In order to improve the power conversion efficiency of organic solar cells, novel donor and acceptor materials will have to be synthesised. Properties looked for are the ability to self-organise – enhancing order and thus charge transport – and an absorption spectrum as wide as possible, being one of the major limiting factors as of yet. Nowadays, in most cases only the donor material absorbs light efficiently; an absorbing acceptor has a large potential for increasing the photocurrent. Additionally, by a variation of the relative energy levels of donor and acceptor material, the energy loss due to the electron transfer can be minimised: For light absorption in the donor, it is hoped that if the energy offset between donor LUMO (lowest unoccupied molecular orbital) and acceptor LUMO is a tiny bit larger than the exciton binding energy, a positive impact on the open-circuit voltage will be seen.
In the figure, the schematic energy level diagram of a bilayer solar cell is shown. The anode is made of TCO (transparent conductive oxide), then follow donor and acceptor, and finally the metal cathode. The exciton is photogenerated in the donor, which can diffuse to and dissociate at the interface to the acceptor.
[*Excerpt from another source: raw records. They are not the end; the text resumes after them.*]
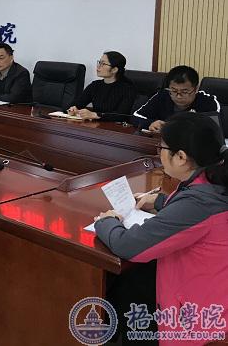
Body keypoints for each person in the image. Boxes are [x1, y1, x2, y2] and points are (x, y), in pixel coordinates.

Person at [94, 113, 228, 343]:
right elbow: (193, 215)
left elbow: (128, 246)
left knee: (129, 288)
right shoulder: (214, 180)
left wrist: (106, 222)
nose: (159, 154)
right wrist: (159, 201)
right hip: (210, 288)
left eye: (162, 148)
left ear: (181, 157)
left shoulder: (199, 202)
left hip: (196, 315)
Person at [133, 65, 220, 132]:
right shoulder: (162, 96)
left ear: (196, 89)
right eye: (174, 91)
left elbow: (214, 131)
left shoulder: (208, 102)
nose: (178, 96)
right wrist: (150, 124)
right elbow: (136, 117)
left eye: (184, 92)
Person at [67, 51, 138, 120]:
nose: (98, 66)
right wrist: (73, 109)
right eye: (99, 62)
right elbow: (78, 104)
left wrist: (95, 115)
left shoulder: (128, 89)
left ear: (114, 70)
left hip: (115, 127)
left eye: (103, 64)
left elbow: (122, 115)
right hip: (96, 125)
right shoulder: (95, 85)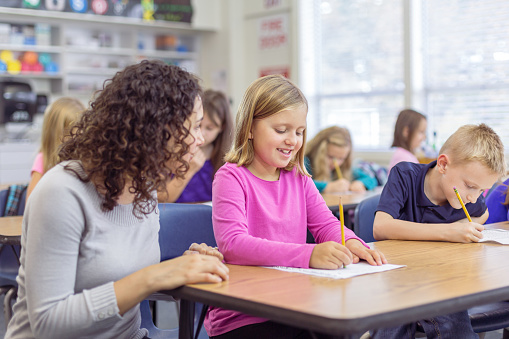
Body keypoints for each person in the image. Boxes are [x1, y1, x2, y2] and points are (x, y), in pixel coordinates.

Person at [5, 60, 229, 339]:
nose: (199, 139)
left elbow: (128, 276)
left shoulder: (143, 189)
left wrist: (184, 268)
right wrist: (154, 276)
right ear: (157, 129)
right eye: (194, 126)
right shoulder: (61, 191)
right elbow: (48, 322)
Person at [205, 74, 387, 339]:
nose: (293, 140)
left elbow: (326, 225)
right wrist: (308, 254)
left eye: (299, 132)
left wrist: (352, 242)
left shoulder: (299, 178)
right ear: (250, 129)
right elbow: (233, 244)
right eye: (281, 130)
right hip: (245, 315)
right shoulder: (231, 177)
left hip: (296, 304)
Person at [371, 123, 506, 338]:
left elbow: (484, 212)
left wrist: (470, 224)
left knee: (452, 319)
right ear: (443, 164)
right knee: (392, 321)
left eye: (483, 190)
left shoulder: (469, 198)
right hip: (396, 279)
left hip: (441, 283)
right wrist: (450, 231)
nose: (474, 197)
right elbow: (381, 226)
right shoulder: (405, 176)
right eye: (471, 186)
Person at [159, 89, 233, 203]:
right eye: (197, 125)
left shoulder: (227, 160)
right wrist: (188, 172)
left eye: (210, 128)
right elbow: (161, 199)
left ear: (222, 128)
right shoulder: (171, 152)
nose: (201, 134)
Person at [26, 97, 85, 200]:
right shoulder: (42, 160)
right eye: (71, 134)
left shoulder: (85, 161)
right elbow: (30, 203)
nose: (77, 140)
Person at [305, 126, 378, 193]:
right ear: (318, 151)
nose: (336, 163)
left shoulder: (344, 167)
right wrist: (327, 187)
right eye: (331, 157)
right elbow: (298, 184)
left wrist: (361, 184)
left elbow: (371, 179)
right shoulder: (304, 163)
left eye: (341, 158)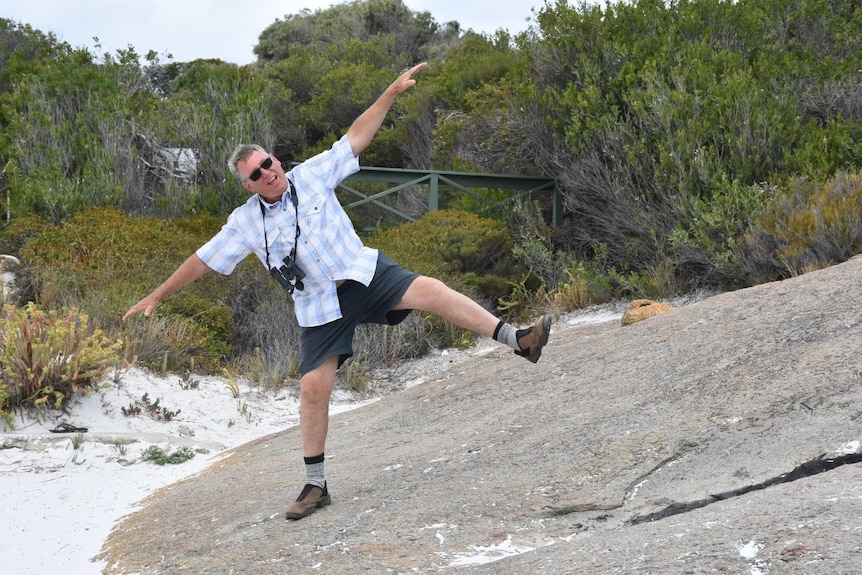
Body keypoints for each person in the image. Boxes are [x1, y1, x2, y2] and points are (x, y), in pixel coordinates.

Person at [123, 62, 552, 520]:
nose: (266, 172)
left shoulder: (311, 175)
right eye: (255, 173)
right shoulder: (245, 221)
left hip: (362, 273)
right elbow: (203, 259)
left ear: (277, 161)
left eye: (267, 162)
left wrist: (389, 93)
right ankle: (314, 485)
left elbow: (356, 137)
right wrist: (157, 296)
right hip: (318, 304)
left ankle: (518, 340)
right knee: (312, 387)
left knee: (432, 291)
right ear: (247, 186)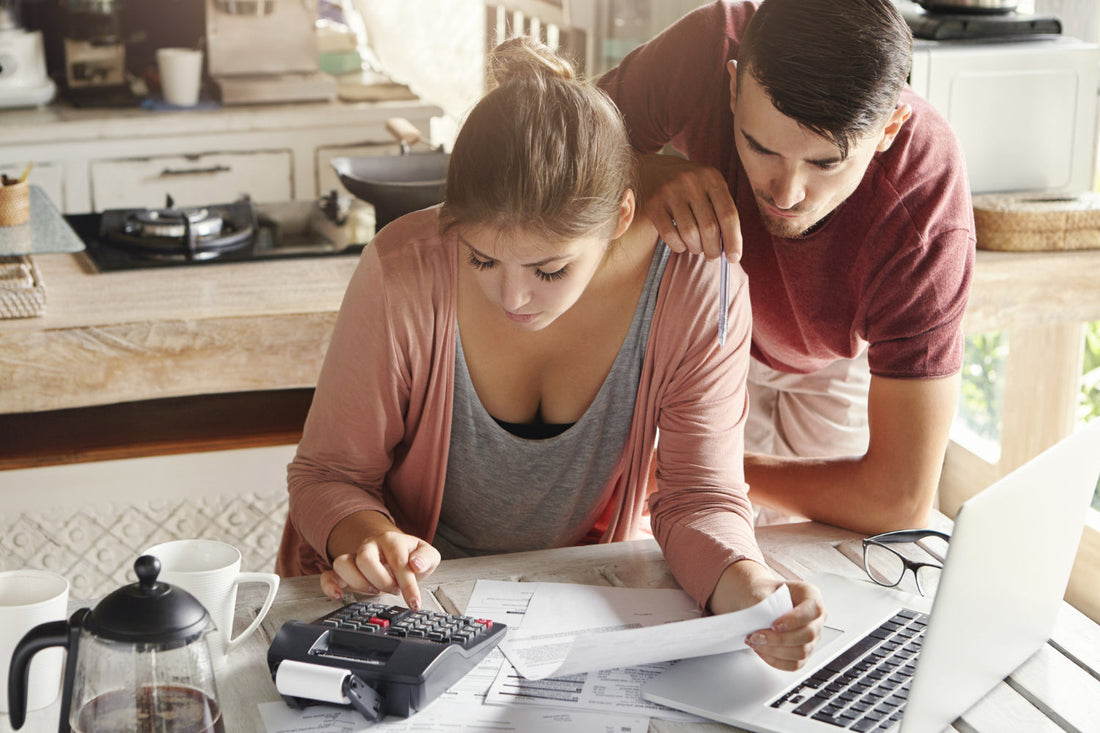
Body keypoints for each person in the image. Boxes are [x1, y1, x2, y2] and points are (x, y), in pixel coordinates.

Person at [277, 37, 825, 671]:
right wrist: (375, 542)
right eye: (482, 258)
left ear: (620, 216)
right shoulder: (405, 269)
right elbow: (327, 477)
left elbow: (698, 496)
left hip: (569, 609)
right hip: (397, 612)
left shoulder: (698, 286)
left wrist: (750, 590)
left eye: (550, 268)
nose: (513, 297)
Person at [597, 0, 975, 533]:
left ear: (890, 129)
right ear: (732, 89)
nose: (786, 193)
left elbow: (897, 500)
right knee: (655, 543)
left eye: (826, 162)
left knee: (820, 559)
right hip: (693, 327)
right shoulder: (709, 46)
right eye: (760, 146)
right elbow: (546, 144)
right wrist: (638, 172)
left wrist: (705, 474)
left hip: (830, 360)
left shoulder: (924, 203)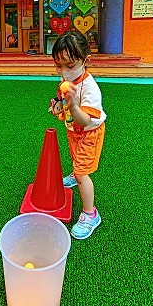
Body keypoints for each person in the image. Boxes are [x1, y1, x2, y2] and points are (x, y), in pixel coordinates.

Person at [49, 30, 106, 240]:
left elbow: (85, 120)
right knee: (75, 159)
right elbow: (61, 100)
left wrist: (73, 106)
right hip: (73, 130)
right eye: (59, 65)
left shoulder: (91, 89)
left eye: (70, 65)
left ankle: (91, 214)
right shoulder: (66, 80)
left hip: (89, 132)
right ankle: (76, 174)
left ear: (86, 61)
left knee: (83, 173)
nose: (64, 72)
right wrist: (58, 106)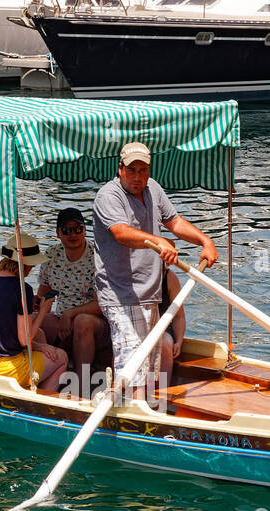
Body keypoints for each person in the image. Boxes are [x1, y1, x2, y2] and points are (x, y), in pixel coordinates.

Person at [92, 141, 218, 401]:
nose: (137, 177)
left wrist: (205, 241)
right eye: (131, 170)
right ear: (120, 169)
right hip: (122, 294)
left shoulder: (154, 189)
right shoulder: (109, 196)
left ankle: (143, 409)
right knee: (133, 367)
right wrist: (159, 241)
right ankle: (131, 412)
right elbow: (121, 232)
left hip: (150, 293)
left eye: (143, 170)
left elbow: (175, 222)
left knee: (149, 363)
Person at [0, 232, 68, 392]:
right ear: (25, 265)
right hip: (7, 369)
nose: (32, 268)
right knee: (61, 357)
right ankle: (40, 399)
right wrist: (43, 311)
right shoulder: (23, 289)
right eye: (32, 265)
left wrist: (40, 346)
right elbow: (25, 340)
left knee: (40, 336)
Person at [36, 207, 112, 396]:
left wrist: (70, 314)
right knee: (37, 319)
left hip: (97, 323)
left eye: (78, 229)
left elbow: (102, 304)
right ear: (58, 233)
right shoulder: (51, 255)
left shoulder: (98, 257)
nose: (73, 234)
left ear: (84, 230)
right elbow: (44, 294)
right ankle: (40, 372)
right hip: (62, 319)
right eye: (67, 230)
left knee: (82, 321)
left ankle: (80, 384)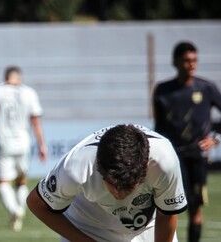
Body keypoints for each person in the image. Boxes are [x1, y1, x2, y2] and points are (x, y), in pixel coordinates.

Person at [27, 124, 188, 242]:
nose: (119, 194)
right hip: (89, 226)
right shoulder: (75, 168)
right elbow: (36, 203)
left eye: (128, 186)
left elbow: (167, 214)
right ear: (99, 166)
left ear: (145, 167)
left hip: (147, 226)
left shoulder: (165, 163)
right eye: (112, 184)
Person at [152, 41, 221, 242]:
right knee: (165, 206)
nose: (191, 65)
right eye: (186, 60)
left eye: (194, 60)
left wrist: (215, 138)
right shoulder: (163, 90)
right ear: (175, 62)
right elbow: (159, 126)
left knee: (195, 208)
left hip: (196, 156)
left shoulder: (207, 88)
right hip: (170, 156)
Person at [0, 66, 48, 231]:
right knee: (21, 181)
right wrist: (42, 144)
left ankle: (15, 210)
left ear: (6, 77)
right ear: (19, 77)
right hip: (23, 143)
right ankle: (19, 212)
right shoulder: (29, 93)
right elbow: (35, 121)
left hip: (3, 143)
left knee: (3, 182)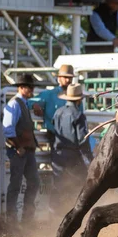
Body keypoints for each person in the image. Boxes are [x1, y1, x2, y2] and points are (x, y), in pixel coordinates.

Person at [2, 74, 40, 228]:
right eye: (29, 87)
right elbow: (8, 129)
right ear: (22, 88)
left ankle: (25, 218)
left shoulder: (22, 103)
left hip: (24, 150)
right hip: (19, 150)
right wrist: (18, 146)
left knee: (32, 182)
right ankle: (13, 219)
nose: (32, 89)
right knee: (17, 184)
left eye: (31, 87)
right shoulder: (15, 104)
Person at [51, 84, 93, 214]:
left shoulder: (58, 112)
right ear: (79, 99)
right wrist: (90, 158)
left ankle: (55, 213)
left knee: (59, 185)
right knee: (81, 184)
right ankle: (75, 212)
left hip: (57, 155)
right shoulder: (78, 115)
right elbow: (82, 139)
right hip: (72, 155)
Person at [30, 64, 76, 148]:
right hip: (55, 135)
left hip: (72, 135)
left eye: (70, 78)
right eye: (65, 77)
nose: (68, 80)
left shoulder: (75, 96)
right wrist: (34, 105)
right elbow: (29, 102)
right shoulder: (50, 94)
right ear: (59, 79)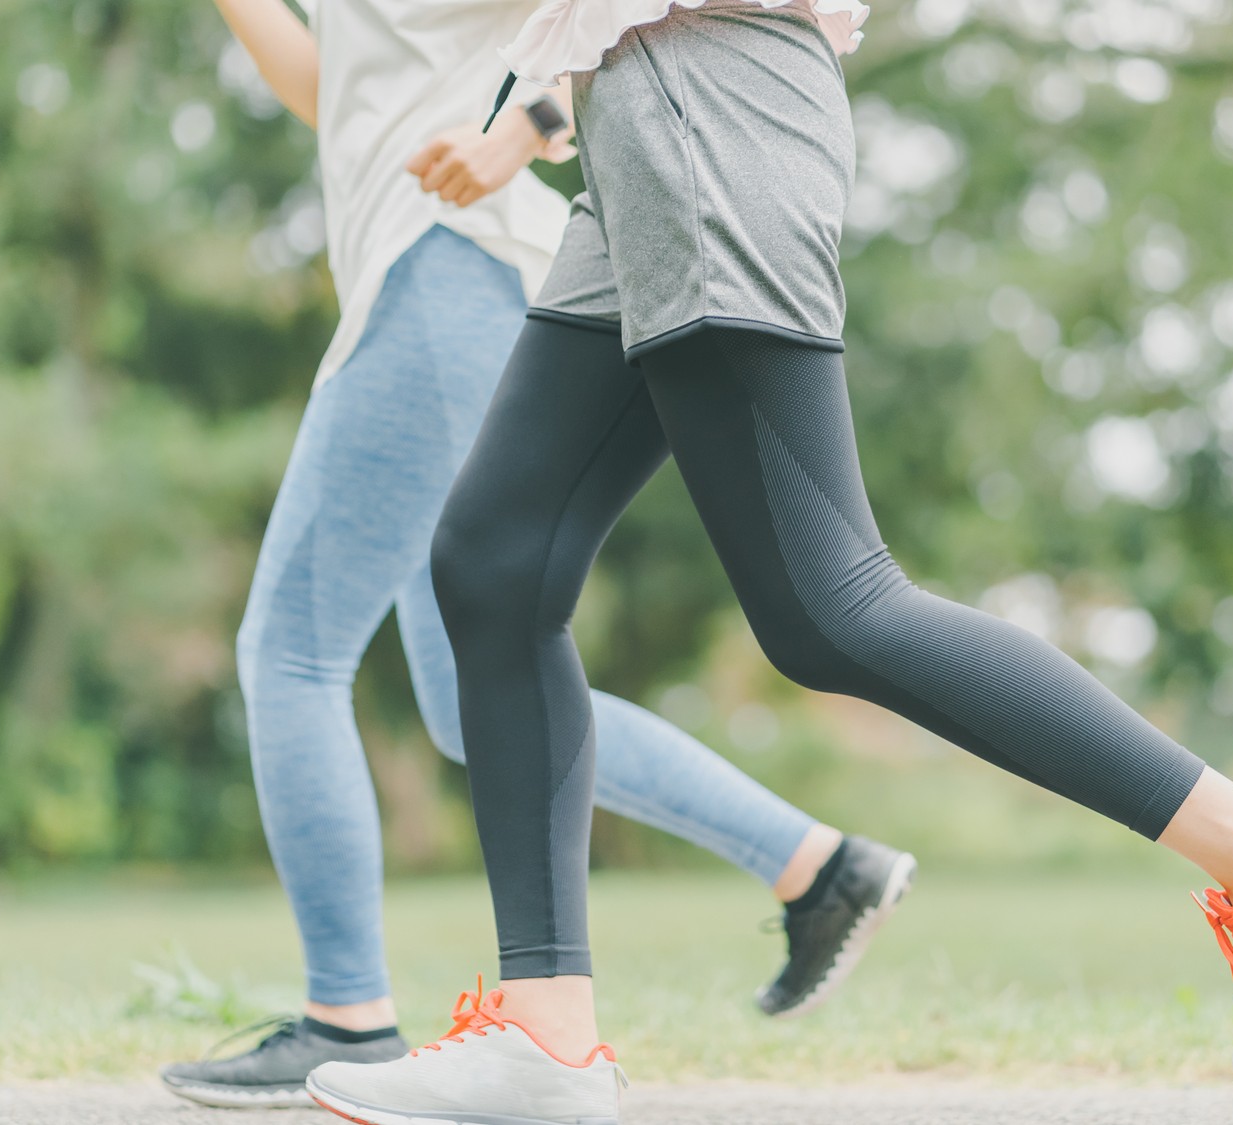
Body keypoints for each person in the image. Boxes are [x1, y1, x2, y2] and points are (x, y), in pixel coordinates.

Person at [299, 2, 1233, 1122]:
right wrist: (539, 105)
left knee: (828, 606)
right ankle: (543, 1037)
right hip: (636, 112)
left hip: (703, 103)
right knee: (493, 562)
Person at [159, 0, 916, 1108]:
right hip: (439, 272)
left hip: (438, 270)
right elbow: (336, 94)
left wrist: (523, 129)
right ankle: (815, 866)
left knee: (292, 654)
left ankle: (348, 1014)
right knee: (469, 701)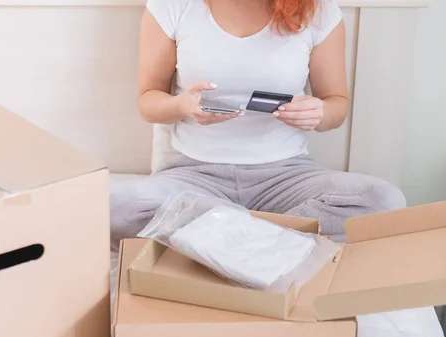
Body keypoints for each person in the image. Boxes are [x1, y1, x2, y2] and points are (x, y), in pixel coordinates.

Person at [110, 0, 406, 252]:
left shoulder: (319, 10)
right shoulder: (171, 6)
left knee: (383, 200)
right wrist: (182, 106)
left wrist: (319, 112)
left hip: (287, 178)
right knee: (118, 207)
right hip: (194, 176)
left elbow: (336, 106)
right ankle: (273, 240)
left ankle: (227, 234)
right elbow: (148, 102)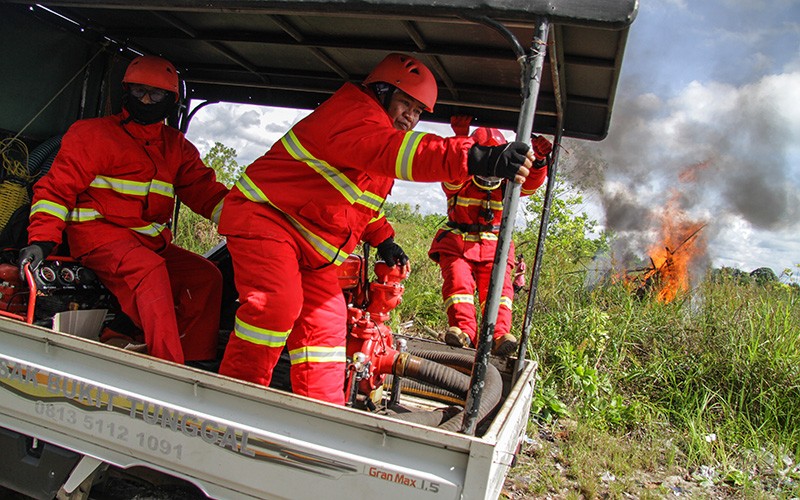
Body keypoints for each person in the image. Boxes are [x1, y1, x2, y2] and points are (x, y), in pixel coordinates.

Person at [216, 53, 536, 404]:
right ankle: (235, 403)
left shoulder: (375, 141)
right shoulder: (353, 115)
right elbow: (399, 152)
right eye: (405, 104)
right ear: (381, 92)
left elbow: (356, 207)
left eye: (417, 112)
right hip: (268, 219)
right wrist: (475, 158)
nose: (410, 117)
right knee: (275, 305)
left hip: (312, 250)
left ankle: (323, 415)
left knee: (327, 327)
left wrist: (385, 241)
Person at [19, 55, 229, 365]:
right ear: (125, 92)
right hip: (98, 236)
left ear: (171, 100)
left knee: (206, 276)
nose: (145, 99)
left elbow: (207, 194)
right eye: (138, 91)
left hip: (147, 241)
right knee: (150, 271)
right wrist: (41, 240)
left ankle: (198, 361)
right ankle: (168, 368)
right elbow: (55, 190)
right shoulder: (92, 135)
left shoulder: (176, 148)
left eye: (155, 94)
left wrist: (253, 227)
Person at [428, 116, 551, 356]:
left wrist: (538, 161)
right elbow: (454, 166)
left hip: (495, 247)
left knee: (500, 293)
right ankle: (463, 332)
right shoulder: (460, 179)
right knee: (457, 286)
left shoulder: (507, 184)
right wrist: (461, 136)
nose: (489, 179)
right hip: (457, 243)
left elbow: (529, 184)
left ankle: (498, 336)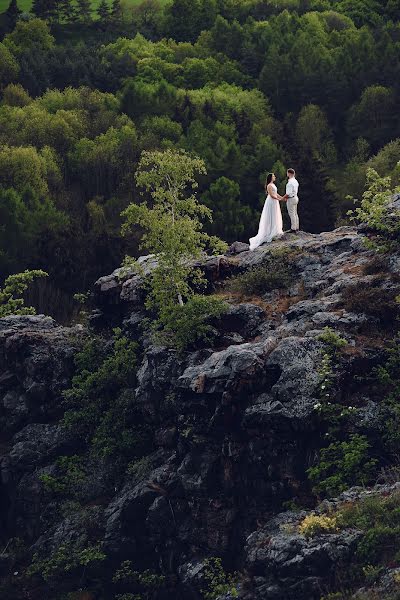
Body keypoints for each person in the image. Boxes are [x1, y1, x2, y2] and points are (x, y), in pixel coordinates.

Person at [249, 173, 286, 251]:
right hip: (271, 202)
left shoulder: (273, 184)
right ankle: (269, 232)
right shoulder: (269, 185)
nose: (275, 177)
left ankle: (274, 230)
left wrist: (282, 198)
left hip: (275, 201)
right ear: (270, 178)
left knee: (275, 215)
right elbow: (272, 195)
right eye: (273, 176)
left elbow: (276, 193)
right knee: (270, 215)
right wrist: (280, 199)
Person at [283, 168, 300, 232]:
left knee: (292, 214)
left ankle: (293, 228)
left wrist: (282, 198)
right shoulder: (295, 181)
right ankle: (297, 227)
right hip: (295, 197)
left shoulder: (290, 183)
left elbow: (288, 193)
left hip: (291, 199)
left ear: (289, 173)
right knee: (295, 213)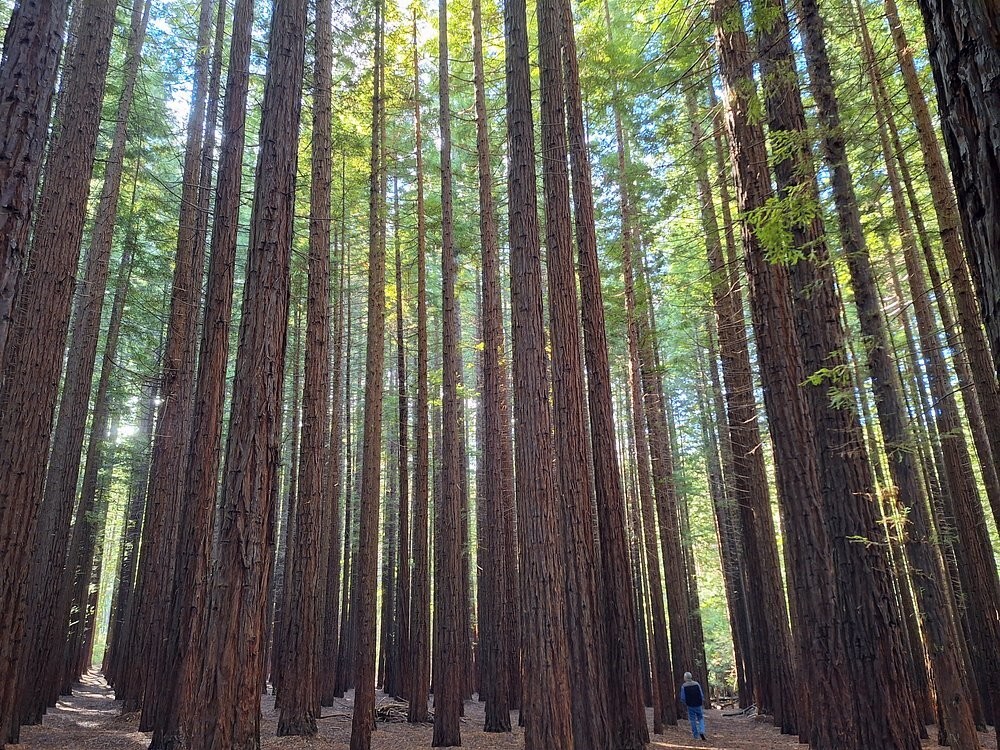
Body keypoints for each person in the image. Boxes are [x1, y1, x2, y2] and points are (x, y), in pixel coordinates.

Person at [679, 671, 707, 741]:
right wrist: (702, 701)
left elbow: (683, 697)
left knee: (692, 720)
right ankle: (702, 731)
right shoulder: (696, 684)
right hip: (698, 704)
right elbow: (701, 694)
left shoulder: (684, 686)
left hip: (690, 705)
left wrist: (686, 703)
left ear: (685, 678)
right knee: (700, 718)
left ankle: (695, 736)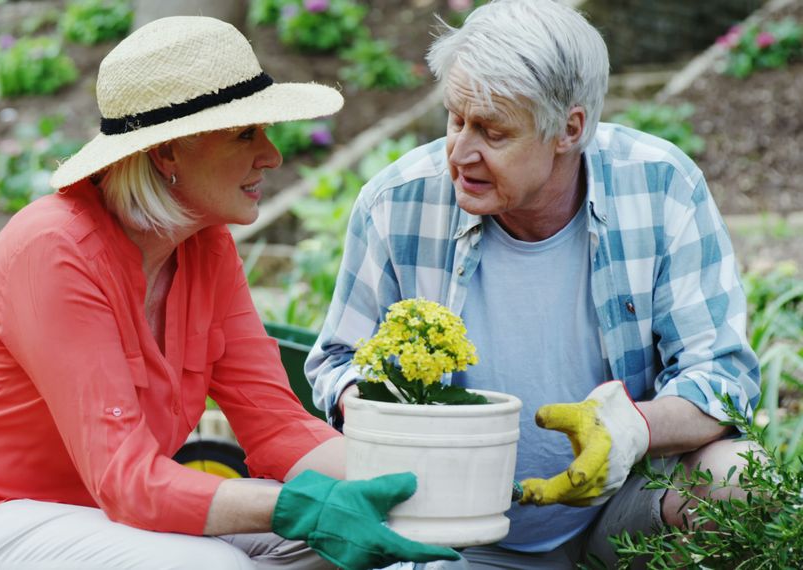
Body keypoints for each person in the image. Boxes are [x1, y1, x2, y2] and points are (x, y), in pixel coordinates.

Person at [0, 16, 460, 570]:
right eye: (245, 135)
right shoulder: (55, 250)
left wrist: (426, 489)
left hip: (77, 521)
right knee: (212, 565)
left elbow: (276, 430)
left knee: (341, 541)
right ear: (166, 152)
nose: (271, 156)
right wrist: (299, 507)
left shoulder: (207, 247)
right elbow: (128, 482)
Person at [306, 0, 762, 567]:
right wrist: (385, 407)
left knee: (742, 481)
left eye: (493, 132)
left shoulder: (661, 187)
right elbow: (336, 361)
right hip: (455, 529)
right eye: (455, 119)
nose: (460, 153)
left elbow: (721, 373)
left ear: (569, 129)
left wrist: (630, 430)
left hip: (622, 518)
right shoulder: (397, 203)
The resulting polaron pair then is energetically separated by the effective band gap of the organic solar cell, Eg.The smaller the LUMO-LUMO offset & – which still has to be larger than the exciton binding energy – the larger Eg: the open circuit voltage is maximised, as it equals Eg minus band bending BB and the injection barriers phi [Cheyns 2008].
As a side note, recently there was a report that claims that the polaron pair dissociation yield is exponentially proportional to the LUMO-LUMO offset [Ohkita 2008]. This implies that always a trade-off between short circuit current and open circuit voltage will have to be made. Please note, however, that the photoinduced absorption measurements by Shuttle et al. are done without the application of an external (or internal for that matter, the samples being optical thin films without electrodes) electric field; so there is still hope;-)
But back to absorption and its impact on the power conversion efficiency: you may know the detailed balance calculation of Shockley and Queisser for inorganic solar cells, power conversion efficiency vs band gap, which has been mentioned recently. It is shown in the left figure as black solid line. For organic solar cells, there is no complete analytic theory to describe all parameters proportional to the properties, therefore I made an estimate based on a couple of assumptions:
- quantum efficiency 100% within absorption band of 200 (blue) or 400nm (red) width
- fill factor 80%
- thickness 200nm
- open circuit voltage after [Koster 2005] with recombination strength gamma either 10-15m3/s (as in the article, even if not explicitly mentioned) or a reduced recombination strength of 10-18m3/s (green); the other parameters are as in the paper.
- Koster’s Eg is set to “Energy Gap” (as in “x axis”) minus exciton binding energy Eb of 0.3eV
Clearly, disordered organic solar cells have a lot of potential in view of manufacturing by roll-to-roll printing, but the maximum power conversion efficiencies which can be reached are lower as compared to inorganic solar cells… unless a clever chemist (actually, we need a genius here;-) manages to make suitable donor and acceptor materials with wider absorption ranges… Of course, higher intrinsic absorption is not the only route for higher organic photovoltaic performances: another possibility are (solution-processed!) multijunction solar cells, thus combining different absorption ranges of already existing materials.
Update 24.3.2008: I exchanged the wrong reference Shuttle 2008 by Ohkita 2008. Apologies!
One thought on “Optimisation Routes for Organic Solar Cells – Absorption”
For me another big trade-off is wanting a lower bandgap material to increase light absorption while still having a material which self organises into a (semi) crystalline state which obviously helps with charge transport. For me, a donor-acceptor type polymer will give you a lower bandgap (e.g. < 1 eV) but I doubt if such a polymer will ever be strongly crystalline. On the other hand I think I read somewhere that a more homogeneous polymer which could have strong crystallising ability will never have a band-gap below 1.5 eV. I forget the reference but I have it somewhere on my desk. For me again the choice between the two is clear. Charge transport at this time is much more critical than light absorption and so we need to develop a homopolymer with a bandgap as close to 1.5 eV as possible (and of course has good charge transport).